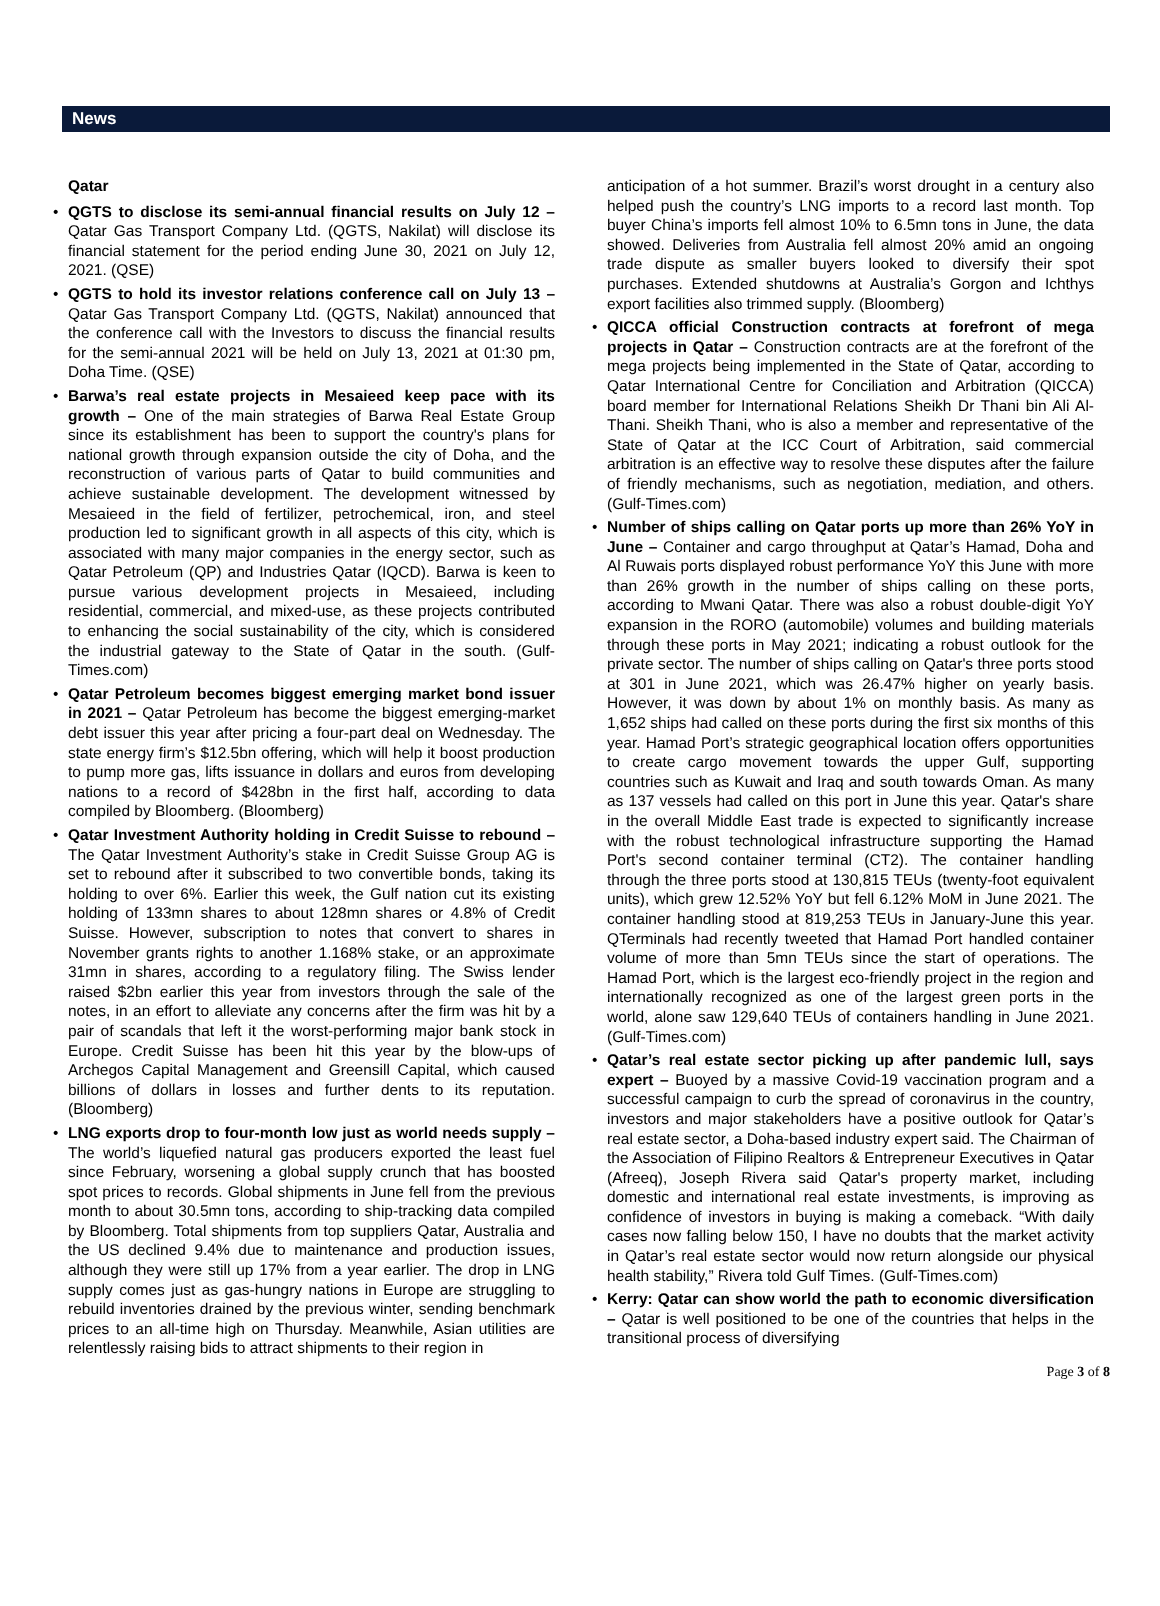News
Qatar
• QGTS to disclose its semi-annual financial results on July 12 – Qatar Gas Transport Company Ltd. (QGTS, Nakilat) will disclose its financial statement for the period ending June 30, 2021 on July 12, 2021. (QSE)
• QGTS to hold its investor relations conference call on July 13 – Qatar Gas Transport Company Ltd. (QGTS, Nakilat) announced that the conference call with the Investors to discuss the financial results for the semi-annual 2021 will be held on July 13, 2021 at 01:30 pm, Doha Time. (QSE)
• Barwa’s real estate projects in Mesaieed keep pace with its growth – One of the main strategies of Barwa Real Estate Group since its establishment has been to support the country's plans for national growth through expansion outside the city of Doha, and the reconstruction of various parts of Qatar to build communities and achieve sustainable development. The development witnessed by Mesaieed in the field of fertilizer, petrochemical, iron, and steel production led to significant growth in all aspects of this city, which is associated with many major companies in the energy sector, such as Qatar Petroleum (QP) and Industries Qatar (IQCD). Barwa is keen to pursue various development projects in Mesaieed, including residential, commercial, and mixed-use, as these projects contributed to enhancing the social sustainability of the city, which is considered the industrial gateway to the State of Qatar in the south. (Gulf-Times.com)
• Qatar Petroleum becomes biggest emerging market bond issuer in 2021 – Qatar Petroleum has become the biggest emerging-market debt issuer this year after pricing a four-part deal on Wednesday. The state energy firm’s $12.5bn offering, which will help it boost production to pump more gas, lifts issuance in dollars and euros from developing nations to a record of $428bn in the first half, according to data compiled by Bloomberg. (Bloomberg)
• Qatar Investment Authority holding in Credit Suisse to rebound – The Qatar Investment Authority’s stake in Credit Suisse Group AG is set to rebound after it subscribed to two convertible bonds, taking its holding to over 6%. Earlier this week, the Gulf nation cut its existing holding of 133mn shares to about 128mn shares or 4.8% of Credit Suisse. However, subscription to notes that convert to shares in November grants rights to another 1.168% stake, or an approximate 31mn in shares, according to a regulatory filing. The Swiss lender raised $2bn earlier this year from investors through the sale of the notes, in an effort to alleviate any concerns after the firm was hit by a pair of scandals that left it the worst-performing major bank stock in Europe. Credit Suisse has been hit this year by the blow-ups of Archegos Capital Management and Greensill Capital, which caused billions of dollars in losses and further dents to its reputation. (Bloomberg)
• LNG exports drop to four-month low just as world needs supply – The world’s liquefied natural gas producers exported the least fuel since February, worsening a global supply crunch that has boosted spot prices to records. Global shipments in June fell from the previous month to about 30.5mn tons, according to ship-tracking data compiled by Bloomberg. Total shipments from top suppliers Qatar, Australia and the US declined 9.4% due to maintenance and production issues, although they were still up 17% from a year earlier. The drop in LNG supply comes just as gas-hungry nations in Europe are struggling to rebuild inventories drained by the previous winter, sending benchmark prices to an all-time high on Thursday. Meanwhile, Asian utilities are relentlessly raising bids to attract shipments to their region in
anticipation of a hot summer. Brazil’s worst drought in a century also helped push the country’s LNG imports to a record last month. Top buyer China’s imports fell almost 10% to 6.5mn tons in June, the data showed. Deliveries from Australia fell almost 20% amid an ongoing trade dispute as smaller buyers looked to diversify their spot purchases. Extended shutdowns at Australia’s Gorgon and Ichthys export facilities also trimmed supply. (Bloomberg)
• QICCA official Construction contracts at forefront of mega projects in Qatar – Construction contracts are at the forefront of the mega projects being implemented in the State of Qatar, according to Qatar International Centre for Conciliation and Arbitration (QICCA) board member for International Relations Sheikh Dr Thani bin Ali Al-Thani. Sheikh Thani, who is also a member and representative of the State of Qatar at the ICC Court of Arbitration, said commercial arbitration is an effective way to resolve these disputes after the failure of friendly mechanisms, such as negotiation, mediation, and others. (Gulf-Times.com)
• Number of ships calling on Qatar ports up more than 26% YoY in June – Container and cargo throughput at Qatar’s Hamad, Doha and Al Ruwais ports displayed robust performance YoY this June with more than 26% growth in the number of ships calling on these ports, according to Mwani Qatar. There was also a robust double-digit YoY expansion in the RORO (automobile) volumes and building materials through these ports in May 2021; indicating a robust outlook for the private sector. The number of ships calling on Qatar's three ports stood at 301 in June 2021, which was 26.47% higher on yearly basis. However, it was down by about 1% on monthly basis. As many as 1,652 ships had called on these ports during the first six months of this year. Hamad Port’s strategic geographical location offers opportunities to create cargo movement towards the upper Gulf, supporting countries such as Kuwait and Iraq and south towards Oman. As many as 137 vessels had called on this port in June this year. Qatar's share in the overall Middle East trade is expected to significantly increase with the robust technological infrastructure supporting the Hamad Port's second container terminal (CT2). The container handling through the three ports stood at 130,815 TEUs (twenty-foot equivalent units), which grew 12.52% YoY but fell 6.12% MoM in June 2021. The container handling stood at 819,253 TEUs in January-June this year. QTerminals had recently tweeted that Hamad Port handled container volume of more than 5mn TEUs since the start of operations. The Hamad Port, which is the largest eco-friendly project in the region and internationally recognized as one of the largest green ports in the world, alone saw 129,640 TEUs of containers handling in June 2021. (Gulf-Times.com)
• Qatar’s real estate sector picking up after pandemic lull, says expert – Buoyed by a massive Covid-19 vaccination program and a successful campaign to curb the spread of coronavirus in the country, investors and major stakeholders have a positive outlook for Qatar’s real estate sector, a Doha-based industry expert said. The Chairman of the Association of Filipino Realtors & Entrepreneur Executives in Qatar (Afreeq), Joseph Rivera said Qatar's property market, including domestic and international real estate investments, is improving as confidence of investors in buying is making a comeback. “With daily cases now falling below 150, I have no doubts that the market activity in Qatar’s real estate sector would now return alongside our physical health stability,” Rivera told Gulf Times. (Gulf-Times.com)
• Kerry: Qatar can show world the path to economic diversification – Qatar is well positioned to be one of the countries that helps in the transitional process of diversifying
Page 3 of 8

_____

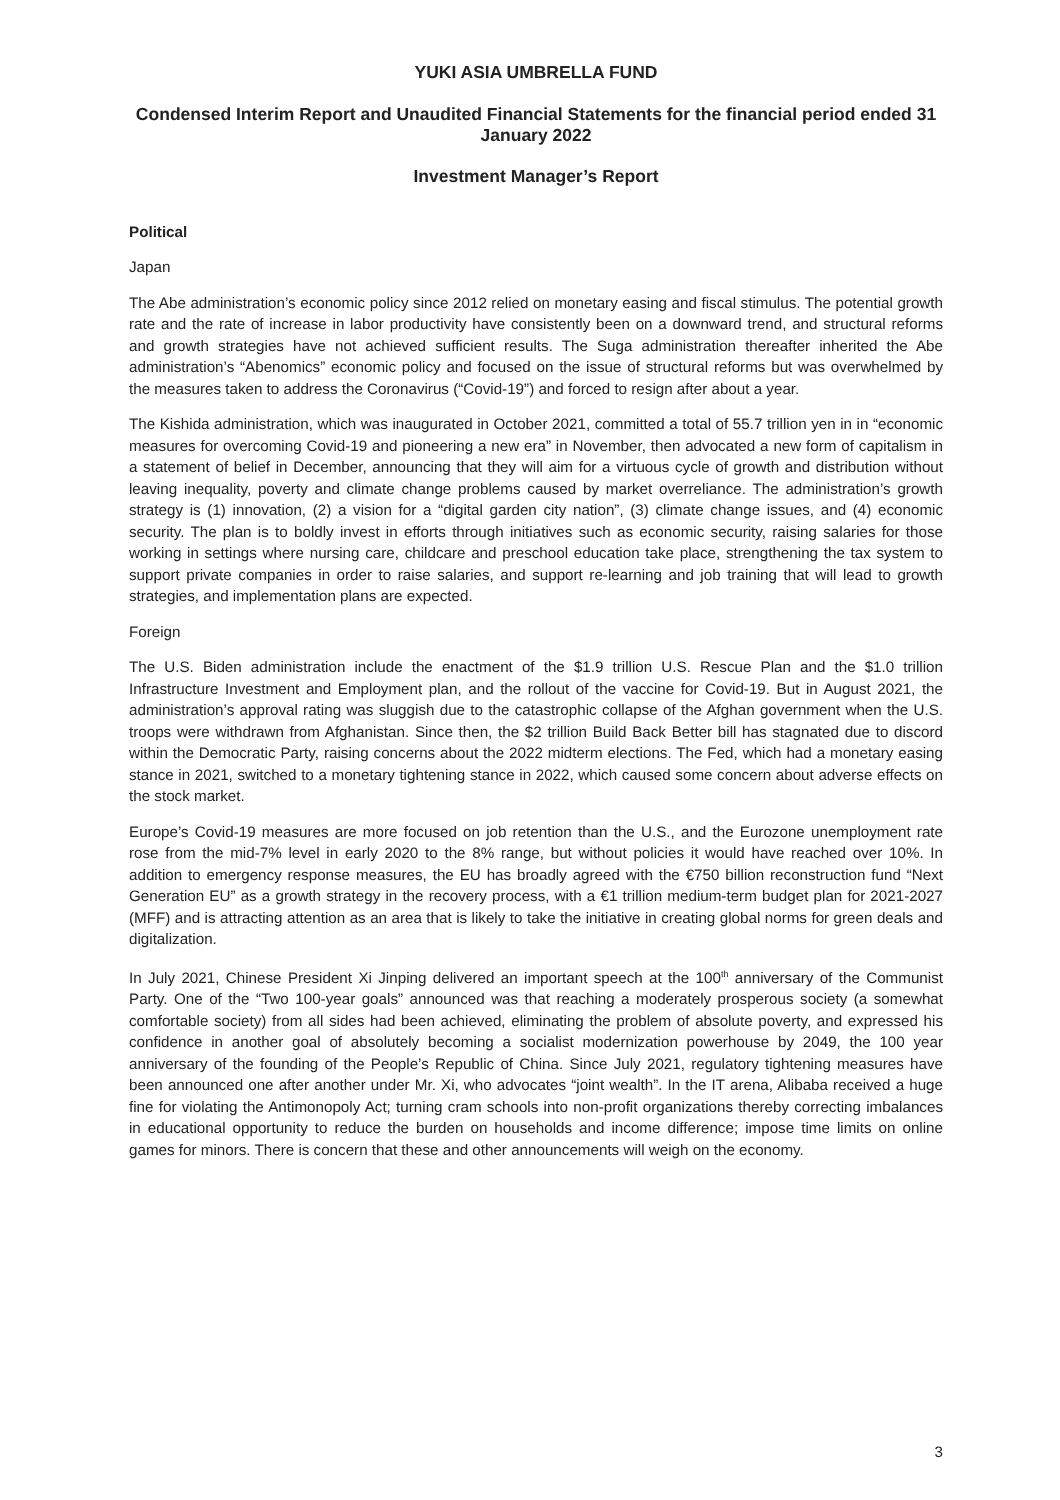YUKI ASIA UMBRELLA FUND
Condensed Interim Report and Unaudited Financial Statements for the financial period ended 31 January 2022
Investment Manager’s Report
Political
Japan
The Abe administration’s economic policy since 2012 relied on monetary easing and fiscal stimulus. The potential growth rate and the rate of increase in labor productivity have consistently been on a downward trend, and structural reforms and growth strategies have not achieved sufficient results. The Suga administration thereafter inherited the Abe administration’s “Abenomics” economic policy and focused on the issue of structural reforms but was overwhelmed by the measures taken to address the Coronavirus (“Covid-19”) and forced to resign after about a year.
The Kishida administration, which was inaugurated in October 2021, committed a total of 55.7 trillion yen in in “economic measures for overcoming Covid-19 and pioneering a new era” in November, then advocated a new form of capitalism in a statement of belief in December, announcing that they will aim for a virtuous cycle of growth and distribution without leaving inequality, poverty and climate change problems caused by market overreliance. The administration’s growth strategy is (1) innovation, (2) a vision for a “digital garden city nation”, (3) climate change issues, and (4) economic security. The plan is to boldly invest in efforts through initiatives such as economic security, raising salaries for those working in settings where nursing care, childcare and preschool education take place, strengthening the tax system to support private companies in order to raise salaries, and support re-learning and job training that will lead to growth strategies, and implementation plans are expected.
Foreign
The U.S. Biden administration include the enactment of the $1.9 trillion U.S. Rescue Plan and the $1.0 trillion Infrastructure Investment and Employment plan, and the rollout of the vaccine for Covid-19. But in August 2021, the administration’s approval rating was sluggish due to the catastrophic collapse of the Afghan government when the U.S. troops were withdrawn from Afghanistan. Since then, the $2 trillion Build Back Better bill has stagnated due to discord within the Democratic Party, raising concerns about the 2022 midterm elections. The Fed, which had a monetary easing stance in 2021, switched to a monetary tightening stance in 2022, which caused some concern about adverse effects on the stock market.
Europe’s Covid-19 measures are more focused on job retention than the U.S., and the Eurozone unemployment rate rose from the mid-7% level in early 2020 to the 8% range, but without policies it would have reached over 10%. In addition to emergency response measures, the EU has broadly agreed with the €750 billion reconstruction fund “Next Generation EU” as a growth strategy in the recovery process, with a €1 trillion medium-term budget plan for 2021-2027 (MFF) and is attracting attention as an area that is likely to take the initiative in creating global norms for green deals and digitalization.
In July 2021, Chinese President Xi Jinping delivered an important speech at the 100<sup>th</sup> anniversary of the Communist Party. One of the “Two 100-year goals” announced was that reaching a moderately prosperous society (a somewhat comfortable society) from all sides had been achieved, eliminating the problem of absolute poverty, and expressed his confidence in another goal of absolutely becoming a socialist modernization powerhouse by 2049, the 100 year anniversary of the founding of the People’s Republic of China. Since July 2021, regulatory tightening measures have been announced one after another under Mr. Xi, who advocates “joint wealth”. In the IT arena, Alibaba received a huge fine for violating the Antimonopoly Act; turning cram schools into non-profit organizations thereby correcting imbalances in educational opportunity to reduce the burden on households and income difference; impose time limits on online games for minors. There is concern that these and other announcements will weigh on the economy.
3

_____

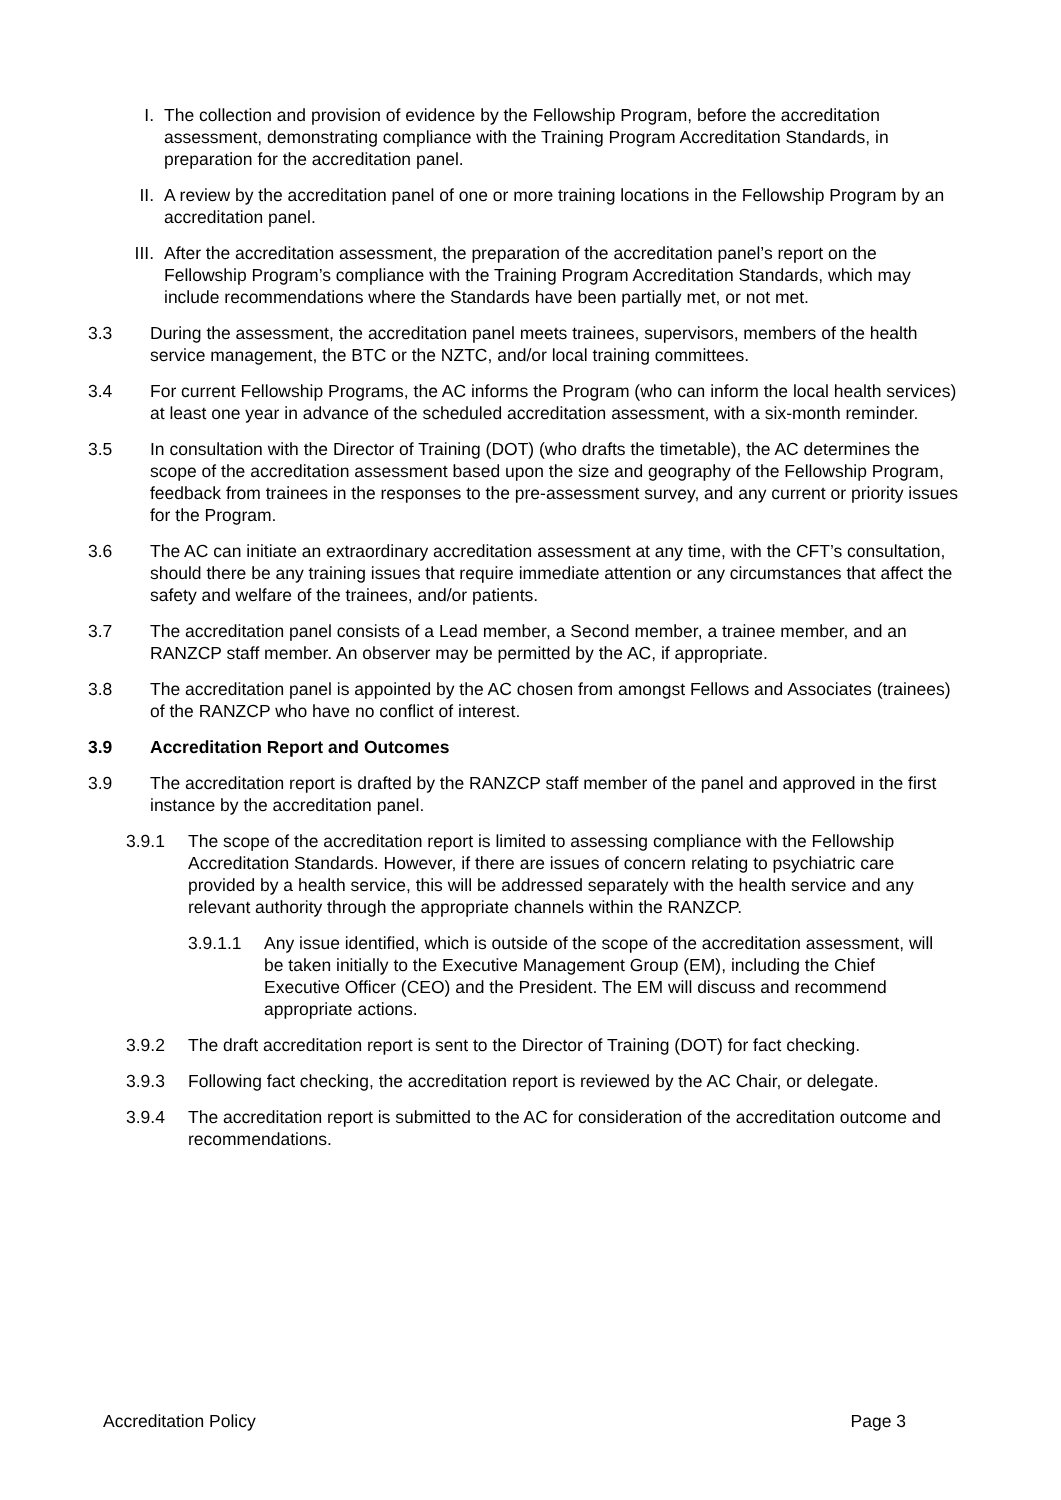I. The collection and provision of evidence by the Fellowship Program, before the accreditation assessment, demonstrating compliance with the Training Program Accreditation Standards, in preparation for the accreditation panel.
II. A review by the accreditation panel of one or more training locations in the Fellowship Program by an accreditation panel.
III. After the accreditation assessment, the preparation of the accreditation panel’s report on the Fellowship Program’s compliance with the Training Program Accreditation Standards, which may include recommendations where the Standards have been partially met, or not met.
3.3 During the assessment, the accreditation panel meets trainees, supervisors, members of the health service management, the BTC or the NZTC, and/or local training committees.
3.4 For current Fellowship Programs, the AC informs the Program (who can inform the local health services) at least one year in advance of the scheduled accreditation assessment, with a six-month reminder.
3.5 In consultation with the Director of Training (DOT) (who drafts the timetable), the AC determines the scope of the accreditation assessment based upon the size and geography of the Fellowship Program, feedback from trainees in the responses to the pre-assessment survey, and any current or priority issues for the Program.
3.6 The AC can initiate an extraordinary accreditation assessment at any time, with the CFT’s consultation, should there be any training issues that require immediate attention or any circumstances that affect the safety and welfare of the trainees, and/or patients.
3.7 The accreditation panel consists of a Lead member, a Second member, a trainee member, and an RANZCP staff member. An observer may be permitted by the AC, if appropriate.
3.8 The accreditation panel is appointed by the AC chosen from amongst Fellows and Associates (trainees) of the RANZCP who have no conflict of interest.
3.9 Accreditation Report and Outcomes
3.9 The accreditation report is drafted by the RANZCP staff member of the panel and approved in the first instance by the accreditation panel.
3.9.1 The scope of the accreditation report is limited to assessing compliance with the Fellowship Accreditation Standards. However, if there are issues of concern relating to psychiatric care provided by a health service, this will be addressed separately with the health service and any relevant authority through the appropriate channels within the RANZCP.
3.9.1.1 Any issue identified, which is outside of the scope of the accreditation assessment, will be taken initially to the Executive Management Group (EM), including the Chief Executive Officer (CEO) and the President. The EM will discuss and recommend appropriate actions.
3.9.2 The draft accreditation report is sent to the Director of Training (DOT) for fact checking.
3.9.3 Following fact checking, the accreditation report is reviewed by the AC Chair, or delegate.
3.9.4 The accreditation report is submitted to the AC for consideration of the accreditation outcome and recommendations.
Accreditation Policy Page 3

_____

> **Activity**
Check each line of the material for the word "fact". State how many have it, and write nothing else.

> **Reply**
2